[Data extracted from a collection]
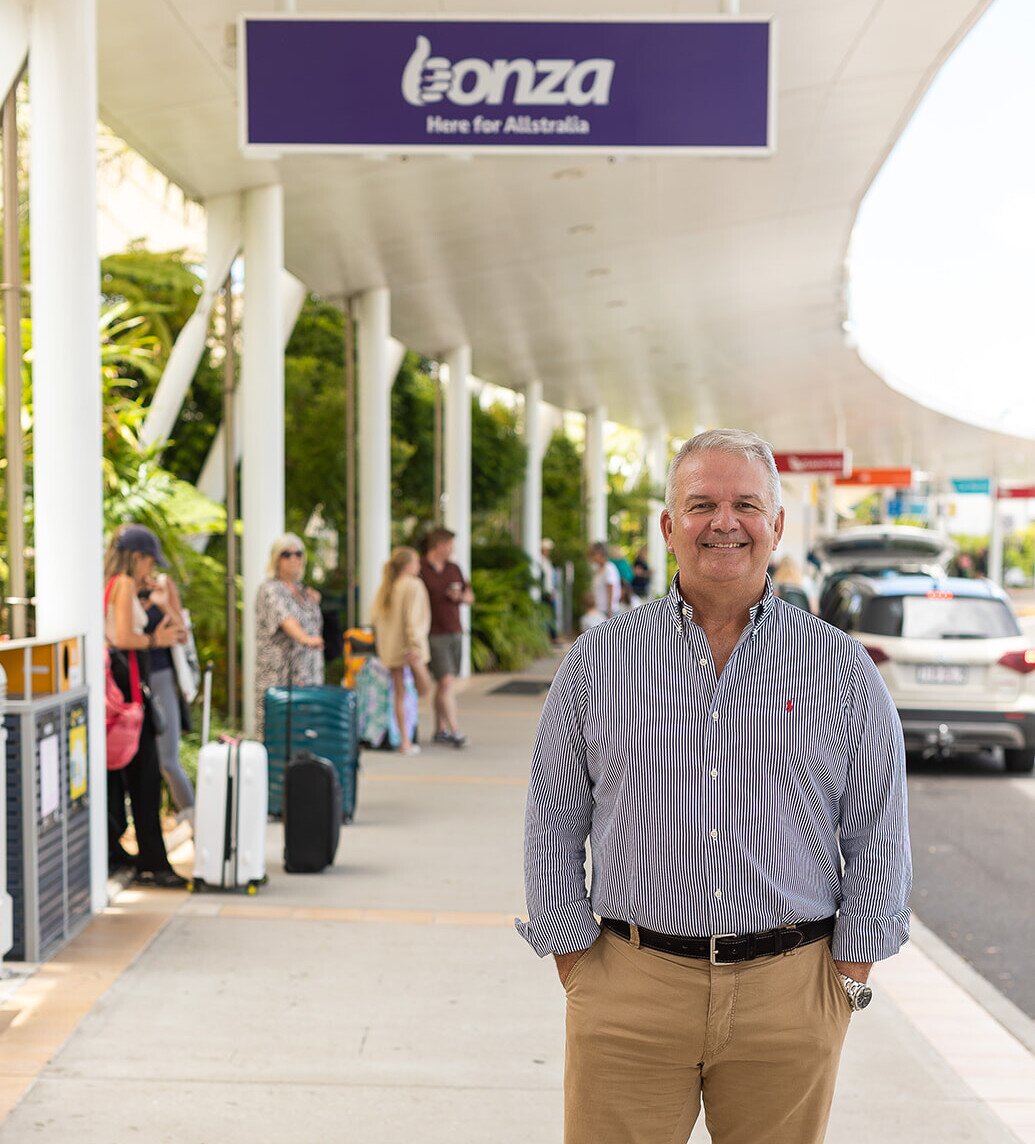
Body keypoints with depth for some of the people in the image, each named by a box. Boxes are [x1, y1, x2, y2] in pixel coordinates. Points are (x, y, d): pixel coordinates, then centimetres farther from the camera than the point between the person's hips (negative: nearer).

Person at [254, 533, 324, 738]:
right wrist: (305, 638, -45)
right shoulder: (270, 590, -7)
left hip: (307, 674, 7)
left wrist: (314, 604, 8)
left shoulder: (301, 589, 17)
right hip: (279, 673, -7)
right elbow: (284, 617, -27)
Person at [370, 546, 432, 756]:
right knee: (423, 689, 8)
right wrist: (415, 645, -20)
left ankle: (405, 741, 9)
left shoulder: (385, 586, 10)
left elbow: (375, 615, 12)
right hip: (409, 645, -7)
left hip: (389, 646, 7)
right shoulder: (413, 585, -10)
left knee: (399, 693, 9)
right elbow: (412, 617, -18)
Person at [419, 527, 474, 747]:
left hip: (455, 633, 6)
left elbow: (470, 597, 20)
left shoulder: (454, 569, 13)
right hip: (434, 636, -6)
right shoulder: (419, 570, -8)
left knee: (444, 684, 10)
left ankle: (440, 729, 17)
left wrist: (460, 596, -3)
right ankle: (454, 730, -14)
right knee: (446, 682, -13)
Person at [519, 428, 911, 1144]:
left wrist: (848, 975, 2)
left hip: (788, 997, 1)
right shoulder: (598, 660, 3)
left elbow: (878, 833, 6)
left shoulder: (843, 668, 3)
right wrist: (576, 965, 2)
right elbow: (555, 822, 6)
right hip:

#### [YOUR OBJECTIVE]
The answer should consist of the lines from the one with "left knee: (444, 684, 10)" through the last line of the entries, duplicated exactly and nothing more.

#### [OUTPUT]
left knee: (444, 684, 10)
left ankle: (440, 729, 17)
left wrist: (460, 596, -3)
right ankle: (454, 730, -14)
right knee: (446, 682, -13)
Person at [519, 428, 911, 1144]:
left wrist: (848, 975, 2)
left hip: (788, 997, 1)
right shoulder: (598, 660, 3)
left elbow: (878, 833, 6)
left shoulder: (843, 668, 3)
right wrist: (576, 965, 2)
right elbow: (555, 822, 6)
right hip:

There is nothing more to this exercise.